[Opening Data extracts section]
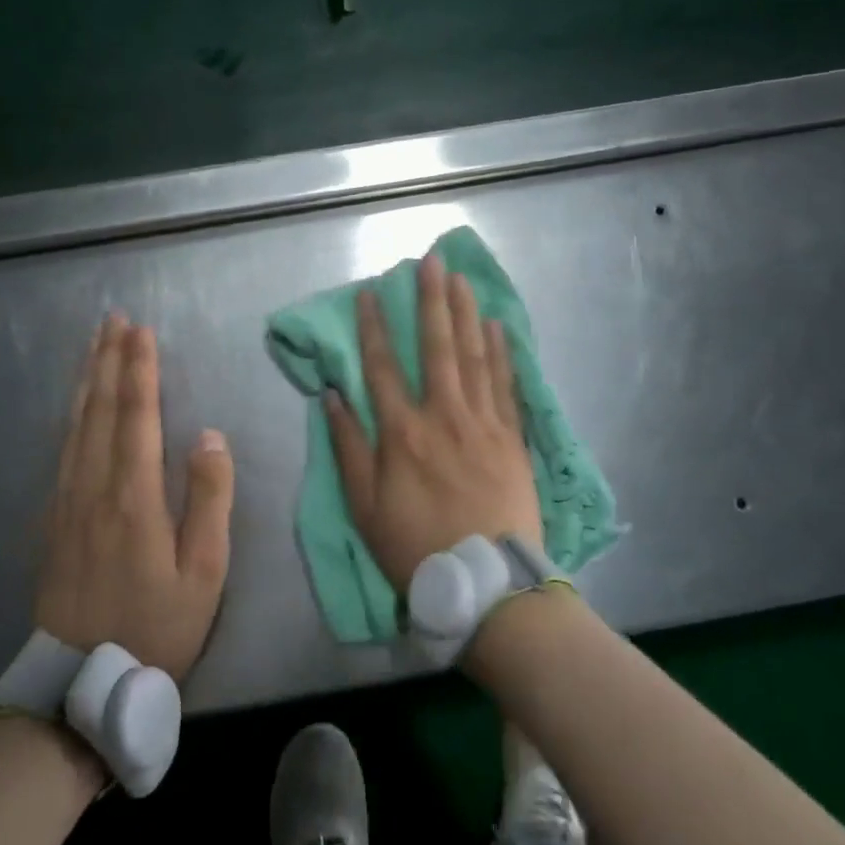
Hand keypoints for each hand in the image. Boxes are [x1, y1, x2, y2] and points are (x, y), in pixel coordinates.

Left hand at [34, 315, 234, 680]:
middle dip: (109, 360)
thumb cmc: (156, 627)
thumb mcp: (204, 572)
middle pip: (101, 409)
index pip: (138, 417)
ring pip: (76, 425)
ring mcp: (67, 502)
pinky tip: (75, 404)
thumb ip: (210, 499)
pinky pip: (62, 450)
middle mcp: (94, 487)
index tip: (142, 331)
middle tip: (113, 319)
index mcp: (133, 496)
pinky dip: (71, 415)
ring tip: (94, 344)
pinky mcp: (52, 519)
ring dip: (87, 379)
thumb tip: (210, 436)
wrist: (81, 686)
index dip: (140, 371)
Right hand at [324, 254, 542, 589]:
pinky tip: (497, 324)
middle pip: (436, 346)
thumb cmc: (416, 546)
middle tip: (430, 260)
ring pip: (473, 355)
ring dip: (465, 313)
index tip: (371, 292)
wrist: (488, 583)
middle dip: (431, 300)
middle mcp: (442, 415)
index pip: (382, 367)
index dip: (373, 327)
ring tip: (461, 278)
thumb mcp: (365, 507)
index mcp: (402, 432)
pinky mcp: (511, 436)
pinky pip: (505, 383)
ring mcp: (482, 422)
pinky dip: (502, 351)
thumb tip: (333, 396)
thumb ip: (349, 448)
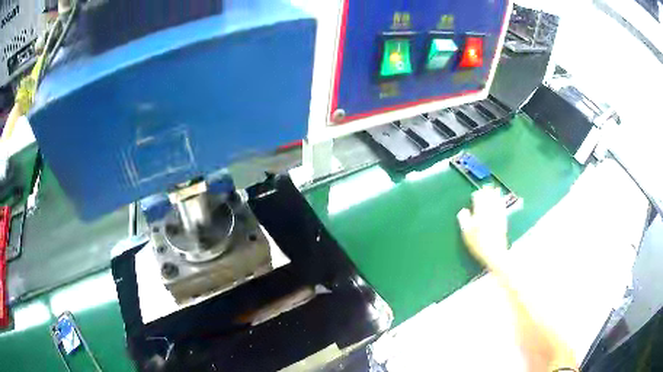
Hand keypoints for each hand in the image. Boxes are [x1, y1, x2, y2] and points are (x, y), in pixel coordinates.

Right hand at [457, 186, 507, 268]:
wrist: (494, 253)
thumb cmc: (478, 244)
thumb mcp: (466, 233)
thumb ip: (463, 219)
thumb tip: (463, 210)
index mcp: (479, 212)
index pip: (478, 198)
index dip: (476, 195)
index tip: (474, 195)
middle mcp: (489, 210)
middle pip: (489, 197)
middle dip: (487, 192)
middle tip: (485, 187)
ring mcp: (497, 215)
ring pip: (497, 200)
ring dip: (495, 194)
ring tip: (495, 189)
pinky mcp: (503, 220)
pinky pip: (502, 207)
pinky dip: (501, 202)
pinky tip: (502, 200)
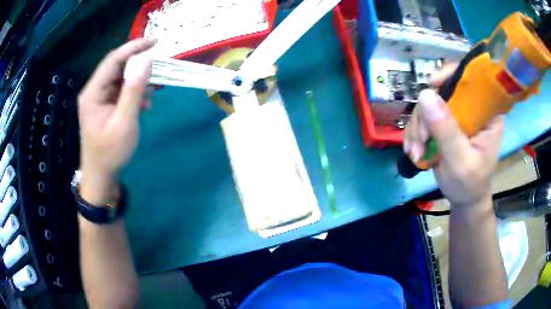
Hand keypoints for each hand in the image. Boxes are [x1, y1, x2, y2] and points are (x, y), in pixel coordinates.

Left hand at [77, 39, 153, 201]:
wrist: (101, 177)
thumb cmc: (110, 153)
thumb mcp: (124, 122)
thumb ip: (134, 90)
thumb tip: (146, 61)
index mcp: (93, 93)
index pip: (113, 61)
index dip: (133, 48)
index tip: (155, 42)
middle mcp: (94, 91)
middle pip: (116, 67)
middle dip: (137, 64)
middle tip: (158, 65)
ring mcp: (99, 99)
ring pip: (120, 79)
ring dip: (137, 82)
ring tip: (151, 94)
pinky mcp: (105, 106)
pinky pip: (121, 91)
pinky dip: (134, 93)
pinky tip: (143, 104)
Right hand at [404, 64, 503, 207]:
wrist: (463, 198)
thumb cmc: (469, 184)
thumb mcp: (460, 161)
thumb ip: (447, 131)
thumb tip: (425, 94)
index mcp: (487, 113)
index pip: (472, 80)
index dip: (451, 75)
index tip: (432, 85)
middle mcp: (472, 108)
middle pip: (444, 91)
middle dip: (426, 114)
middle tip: (420, 140)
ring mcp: (457, 115)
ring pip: (429, 105)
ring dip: (417, 127)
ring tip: (415, 152)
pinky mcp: (444, 123)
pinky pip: (424, 117)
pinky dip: (415, 133)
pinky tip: (414, 150)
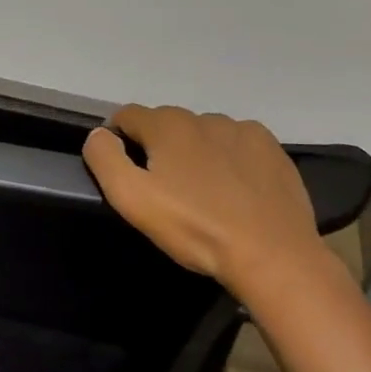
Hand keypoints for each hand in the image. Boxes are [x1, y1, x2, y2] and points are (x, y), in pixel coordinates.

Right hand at [82, 105, 326, 296]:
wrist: (272, 255)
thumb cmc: (195, 227)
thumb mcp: (133, 199)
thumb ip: (105, 159)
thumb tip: (98, 134)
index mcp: (167, 124)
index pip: (127, 116)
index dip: (119, 140)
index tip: (127, 173)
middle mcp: (203, 116)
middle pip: (166, 125)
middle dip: (159, 149)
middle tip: (166, 191)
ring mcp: (242, 129)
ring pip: (203, 134)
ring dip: (195, 153)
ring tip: (203, 193)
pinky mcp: (271, 148)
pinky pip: (237, 145)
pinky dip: (229, 159)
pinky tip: (236, 190)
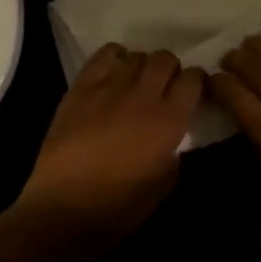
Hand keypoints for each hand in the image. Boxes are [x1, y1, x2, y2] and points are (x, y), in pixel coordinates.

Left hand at [17, 45, 203, 240]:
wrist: (65, 207)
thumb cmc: (119, 206)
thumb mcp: (164, 183)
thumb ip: (174, 151)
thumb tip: (171, 136)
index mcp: (169, 120)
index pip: (193, 79)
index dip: (195, 82)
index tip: (191, 91)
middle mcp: (144, 95)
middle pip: (165, 59)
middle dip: (169, 69)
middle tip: (164, 85)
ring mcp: (110, 86)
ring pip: (136, 55)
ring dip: (142, 65)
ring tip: (136, 81)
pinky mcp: (82, 86)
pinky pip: (104, 55)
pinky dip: (115, 57)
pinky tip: (113, 72)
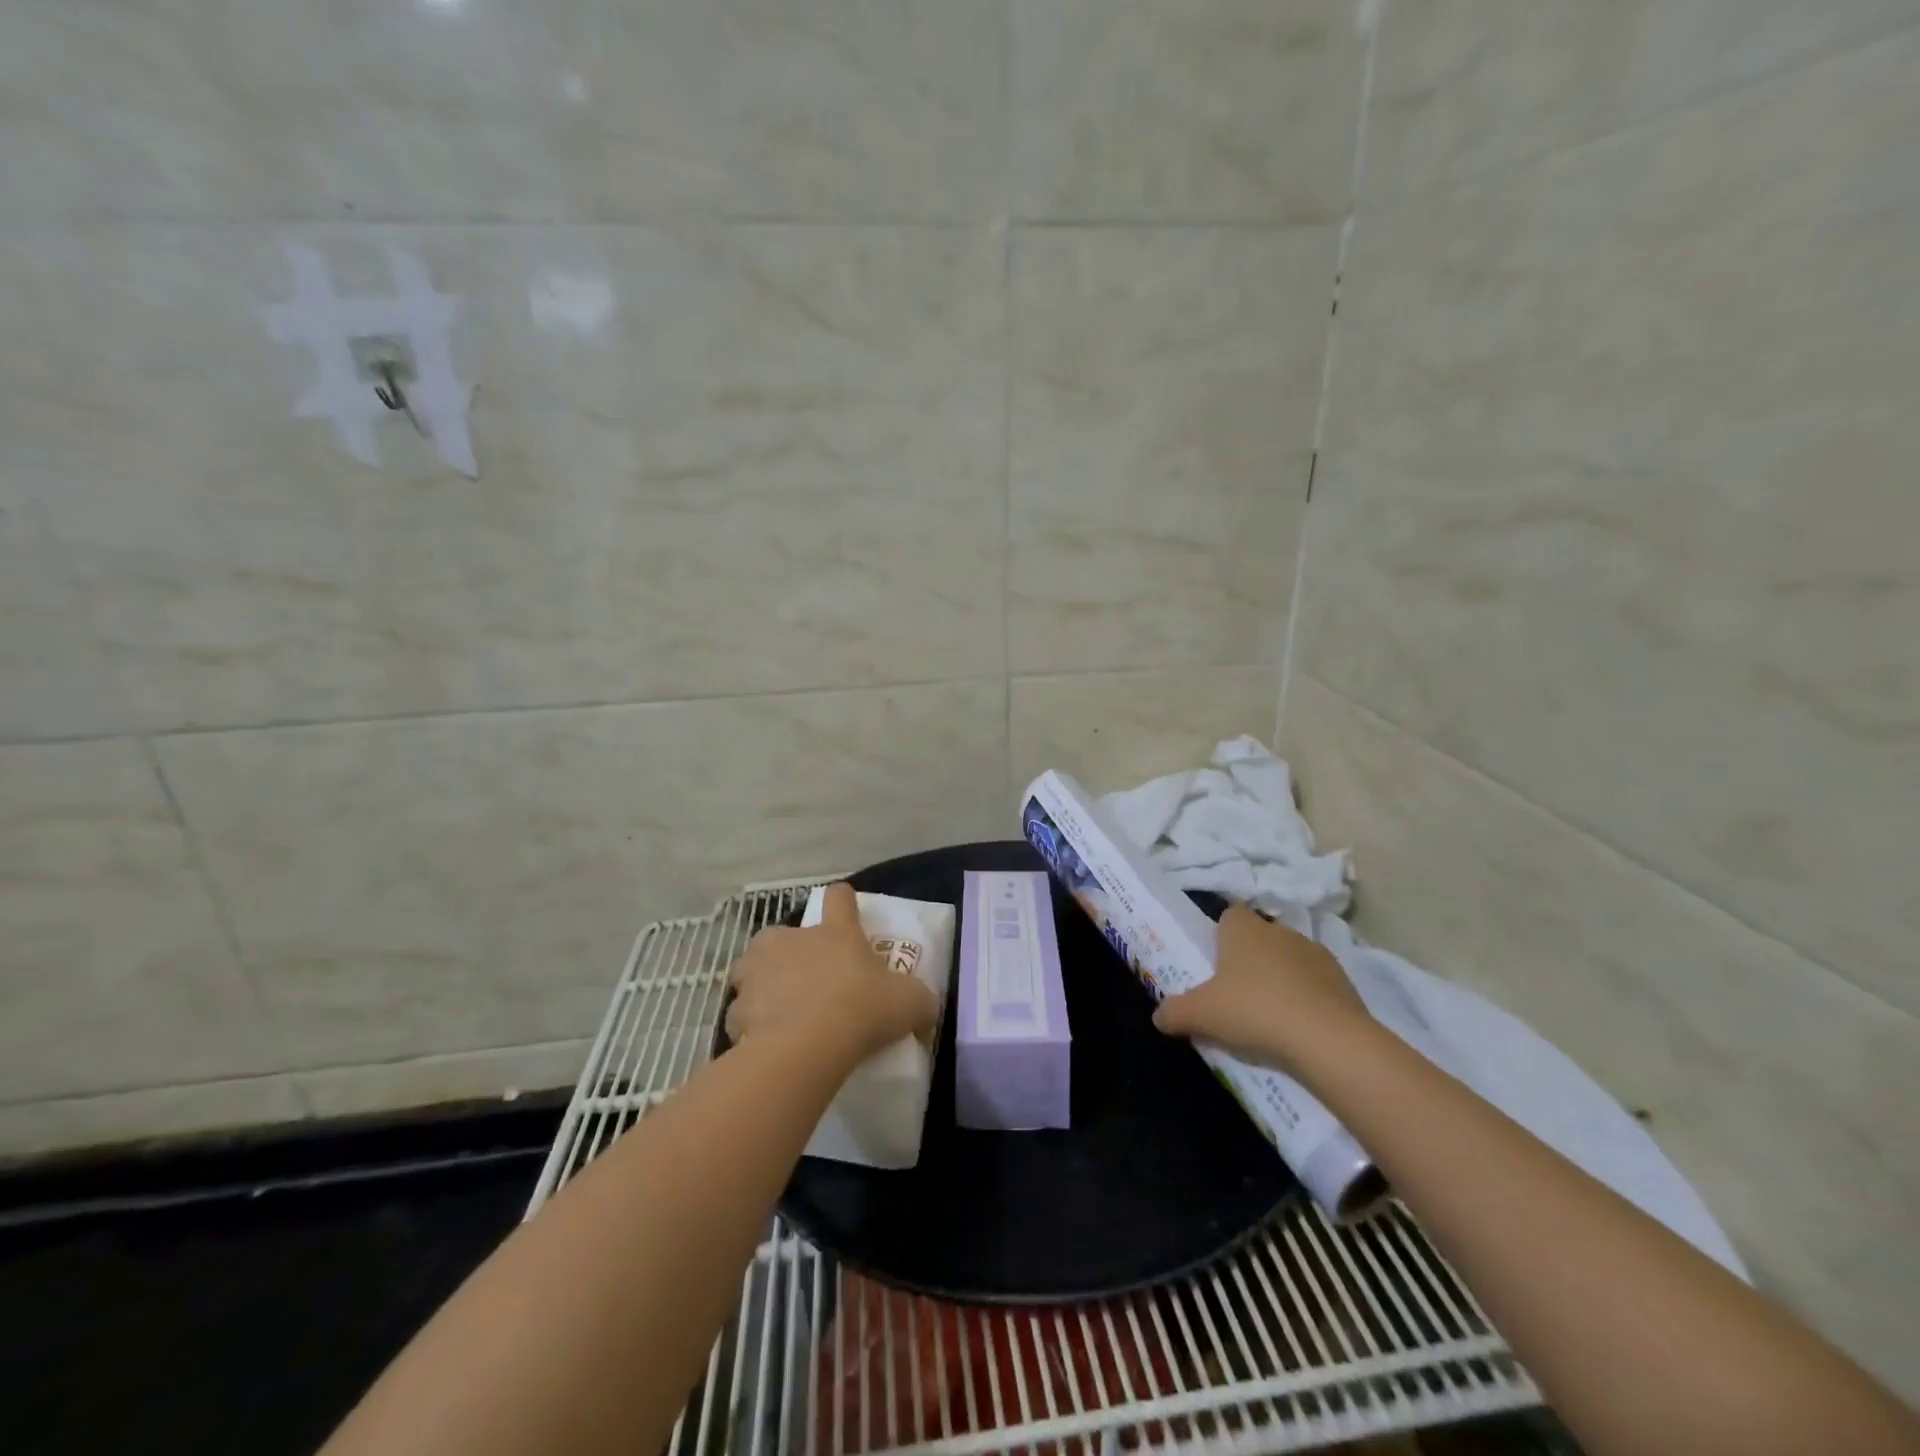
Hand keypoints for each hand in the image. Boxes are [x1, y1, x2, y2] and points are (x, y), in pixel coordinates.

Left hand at [725, 883, 937, 1064]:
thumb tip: (927, 1005)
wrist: (805, 1048)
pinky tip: (763, 1041)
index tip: (845, 911)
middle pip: (784, 933)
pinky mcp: (736, 1006)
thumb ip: (919, 999)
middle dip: (790, 952)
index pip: (839, 898)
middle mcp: (791, 940)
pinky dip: (750, 1022)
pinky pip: (741, 1011)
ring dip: (763, 982)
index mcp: (835, 931)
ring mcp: (758, 970)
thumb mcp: (909, 1003)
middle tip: (808, 980)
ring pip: (753, 968)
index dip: (843, 902)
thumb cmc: (861, 1010)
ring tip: (778, 1009)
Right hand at [1152, 904, 1367, 1072]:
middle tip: (1235, 995)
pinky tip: (1299, 1028)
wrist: (1328, 1040)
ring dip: (1280, 978)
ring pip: (1288, 959)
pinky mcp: (1343, 980)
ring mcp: (1315, 953)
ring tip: (1270, 1016)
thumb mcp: (1201, 1015)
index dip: (1220, 936)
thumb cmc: (1254, 1011)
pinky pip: (1316, 984)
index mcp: (1243, 928)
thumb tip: (1158, 1017)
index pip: (1228, 915)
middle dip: (1249, 960)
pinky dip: (1307, 999)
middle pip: (1258, 938)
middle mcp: (1279, 930)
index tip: (1214, 964)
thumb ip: (1174, 1012)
[Closing Data extracts section]
### [Assigned task]
Please return, without any change, the lines from the line containing "index pip: (193, 79)" through the last line of the entries, dropping the pictures.

### [Solution]
index pip: (193, 79)
index dip: (195, 82)
index tip: (191, 91)
middle mcp: (144, 95)
middle pip: (165, 59)
middle dip: (169, 69)
middle tip: (164, 85)
ring mcp: (110, 86)
ring pip: (136, 55)
ring dip: (142, 65)
ring tip: (136, 81)
pinky mcp: (82, 86)
pinky pip: (104, 55)
pinky dip: (115, 57)
pinky tip: (113, 72)
Hand keypoints for each hand in the image. Boxes are [x1, y1, x2, y2] and points are (x, y), in pixel coordinates.

Left hand at [725, 883, 937, 1064]:
thumb tip: (927, 1005)
wrist: (805, 1048)
pinky tip: (763, 1041)
index tip: (845, 911)
middle pip: (784, 933)
pinky mcp: (736, 1006)
thumb ip: (919, 999)
middle dip: (790, 952)
index pip: (839, 898)
middle mcp: (791, 940)
pinky dip: (750, 1022)
pinky pip: (741, 1011)
ring dip: (763, 982)
index mcp: (835, 931)
ring mcp: (758, 970)
thumb mcp: (909, 1003)
middle tip: (808, 980)
ring pip: (753, 968)
index dip: (843, 902)
thumb cmc: (861, 1010)
ring tip: (778, 1009)
Right hand at [1152, 904, 1367, 1072]:
middle tip: (1235, 995)
pinky tip: (1299, 1028)
wrist: (1328, 1040)
ring dip: (1280, 978)
ring pip: (1288, 959)
pinky mcp: (1343, 980)
ring mcp: (1315, 953)
ring tip: (1270, 1016)
thumb mcp: (1201, 1015)
index dip: (1220, 936)
thumb cmc: (1254, 1011)
pinky pip: (1316, 984)
index mcp: (1243, 928)
thumb tip: (1158, 1017)
index pip: (1228, 915)
middle dip: (1249, 960)
pinky dip: (1307, 999)
middle pip: (1258, 938)
middle mcp: (1279, 930)
index tip: (1214, 964)
thumb ip: (1174, 1012)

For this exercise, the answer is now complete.